*WORK REQUEST:*
Search the listing below for the string "center" and copy every line where it occurs.

[LISTED RECORDS — start]

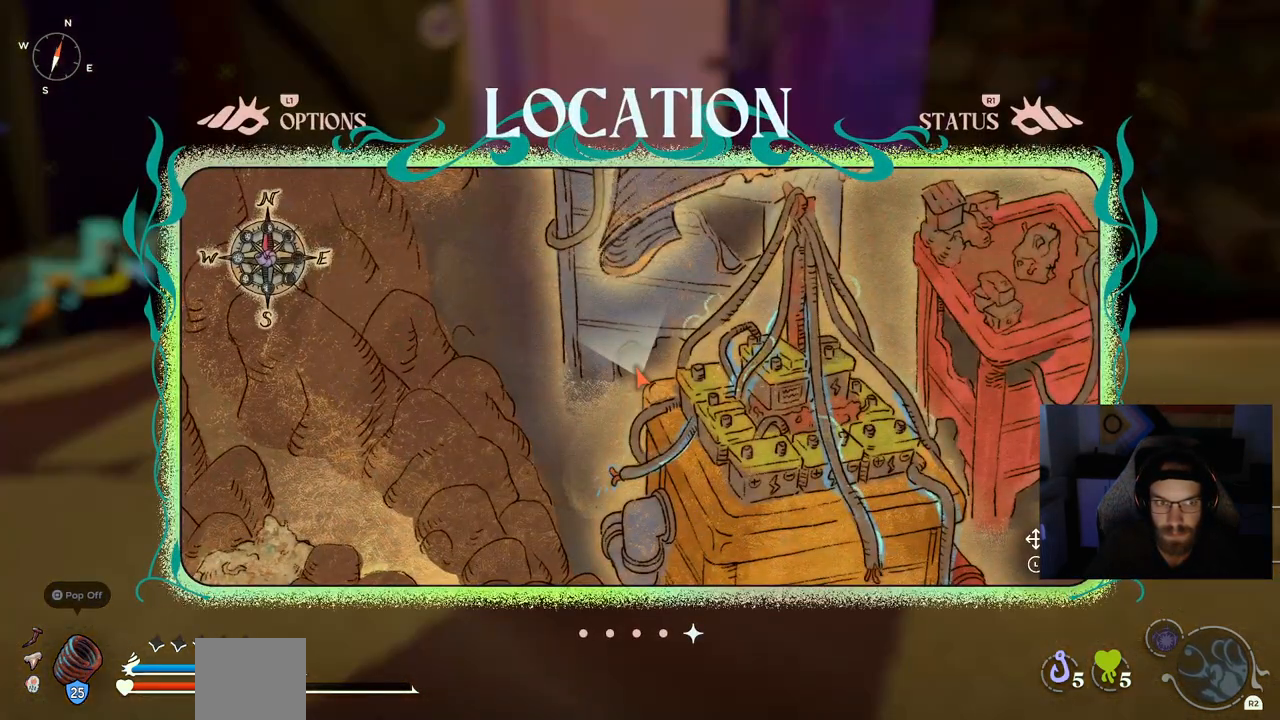
Gameplay with a controller (PlayStation layout); each line is a JSON object with the inputs held at the frame after it. "events" lists button and stick changes between this image and that frame as [ms after this image, input, new state], when the widget could be followed in between. Not read: L1 R1.
{"buttons": [], "left_stick": "down", "right_stick": "center", "events": [[33, "left_stick", "down"]]}
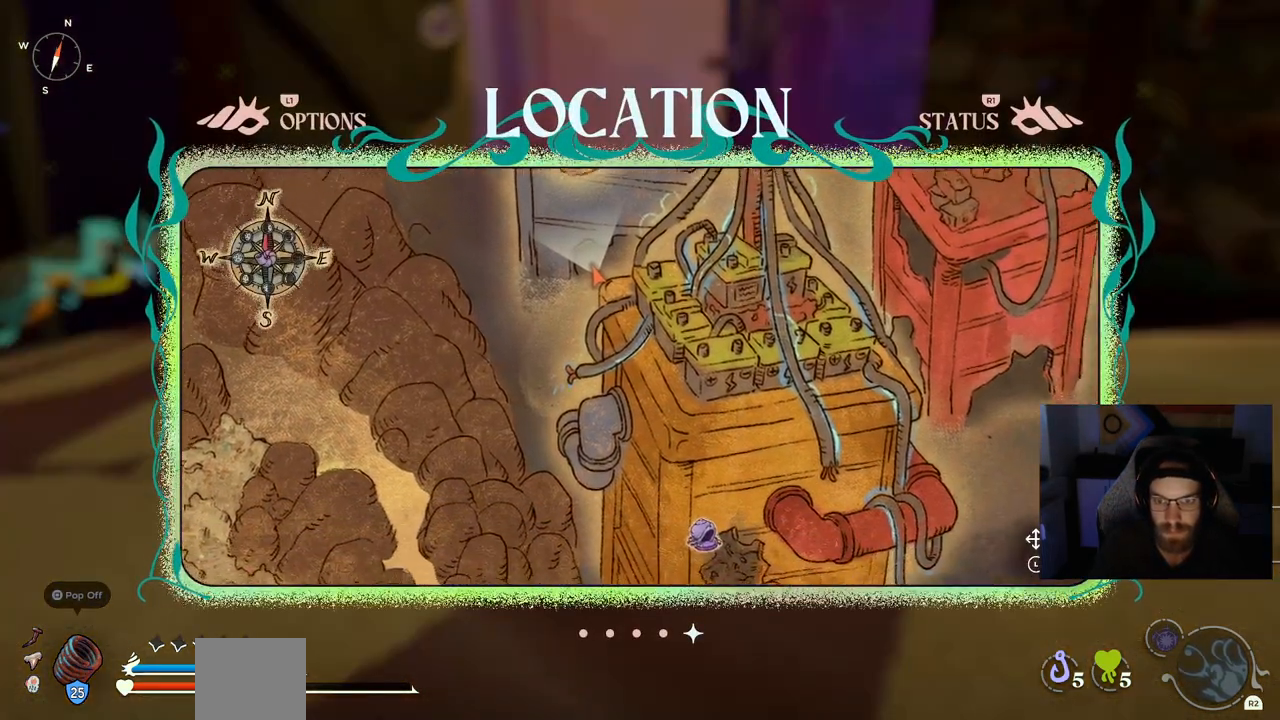
{"buttons": [], "left_stick": "down", "right_stick": "down-right", "events": [[83, "right_stick", "down-right"]]}
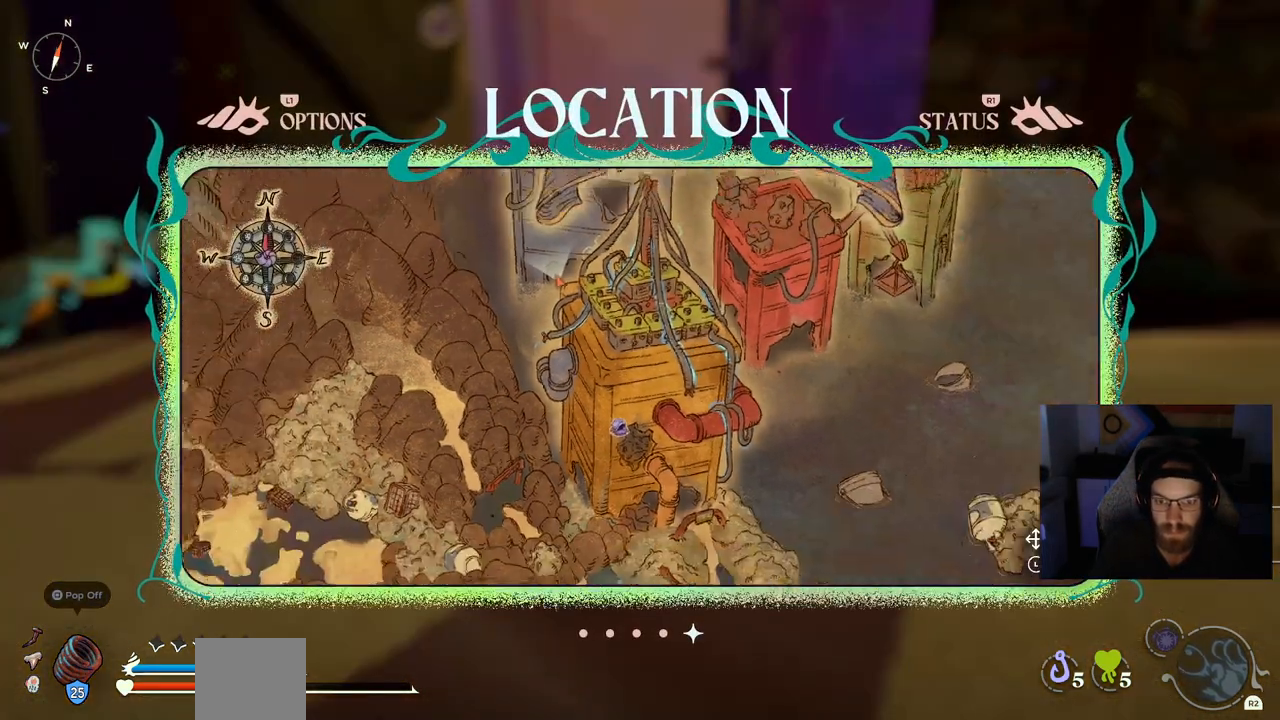
{"buttons": [], "left_stick": "up-right", "right_stick": "down-right", "events": [[33, "left_stick", "down-right"], [200, "left_stick", "up-right"]]}
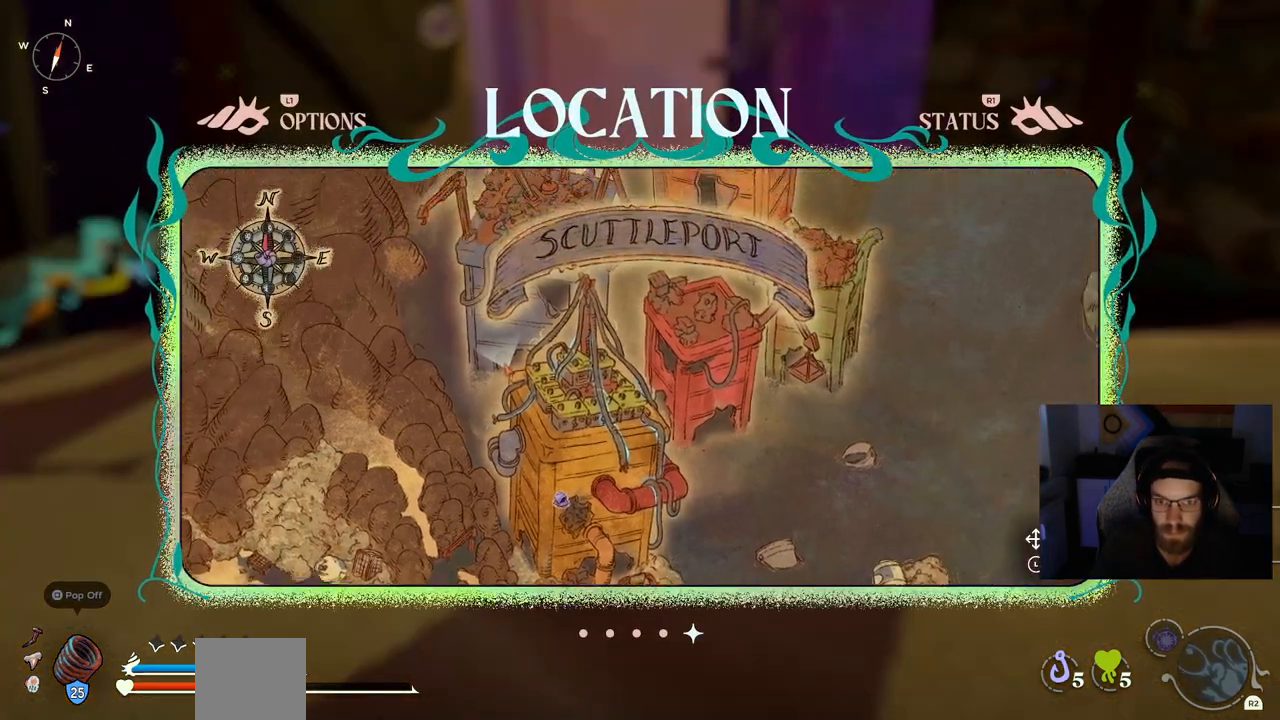
{"buttons": [], "left_stick": "center", "right_stick": "down", "events": [[300, "right_stick", "down"], [400, "left_stick", "center"]]}
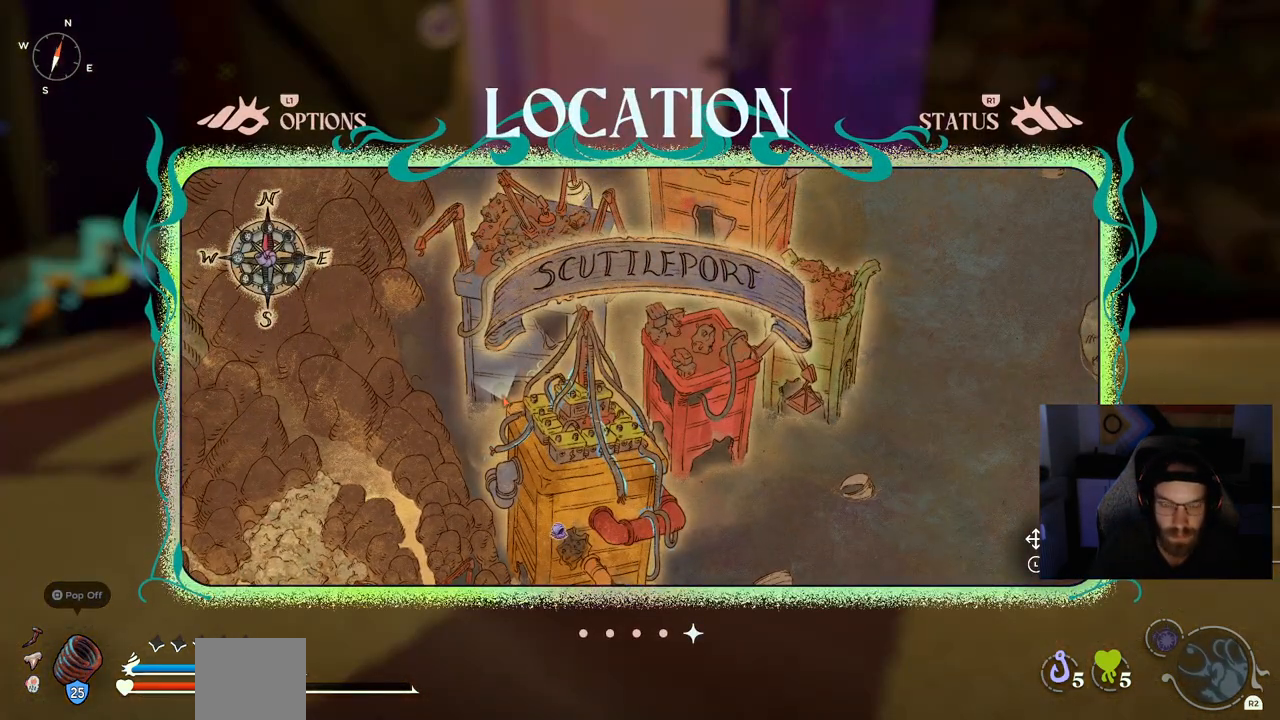
{"buttons": [], "left_stick": "center", "right_stick": "center", "events": [[333, "right_stick", "center"]]}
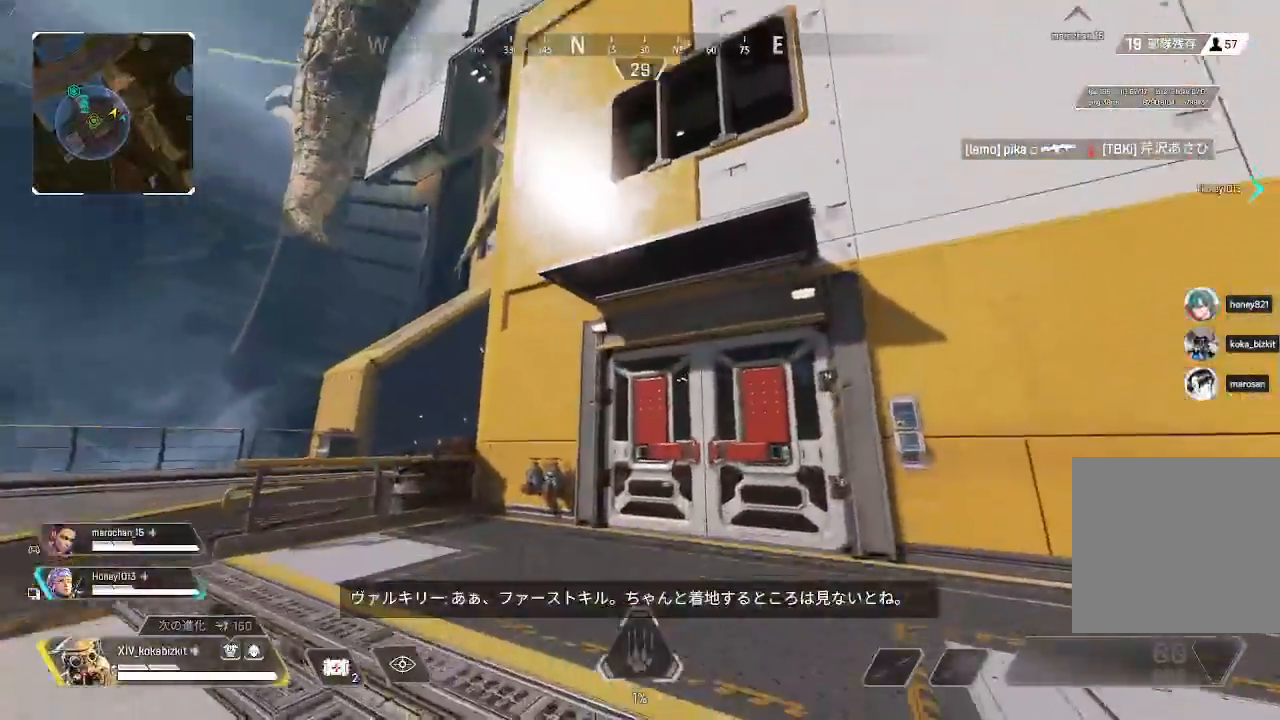
Gameplay with a controller (PlayStation layout); each line is a JSON object with the inputs held at the frame after it. "events" lists button and stick changes between this image and that frame as [ms after this image, input, new state], when the widget could be followed in between.
{"buttons": ["R2", "SELECT"], "left_stick": "up", "right_stick": "down"}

[LISTED RECORDS — finish]

*TASK RESPONSE:*
{"buttons": [], "left_stick": "down", "right_stick": "center", "events": [[33, "left_stick", "down"]]}
{"buttons": [], "left_stick": "center", "right_stick": "down", "events": [[300, "right_stick", "down"], [400, "left_stick", "center"]]}
{"buttons": [], "left_stick": "center", "right_stick": "center", "events": [[333, "right_stick", "center"]]}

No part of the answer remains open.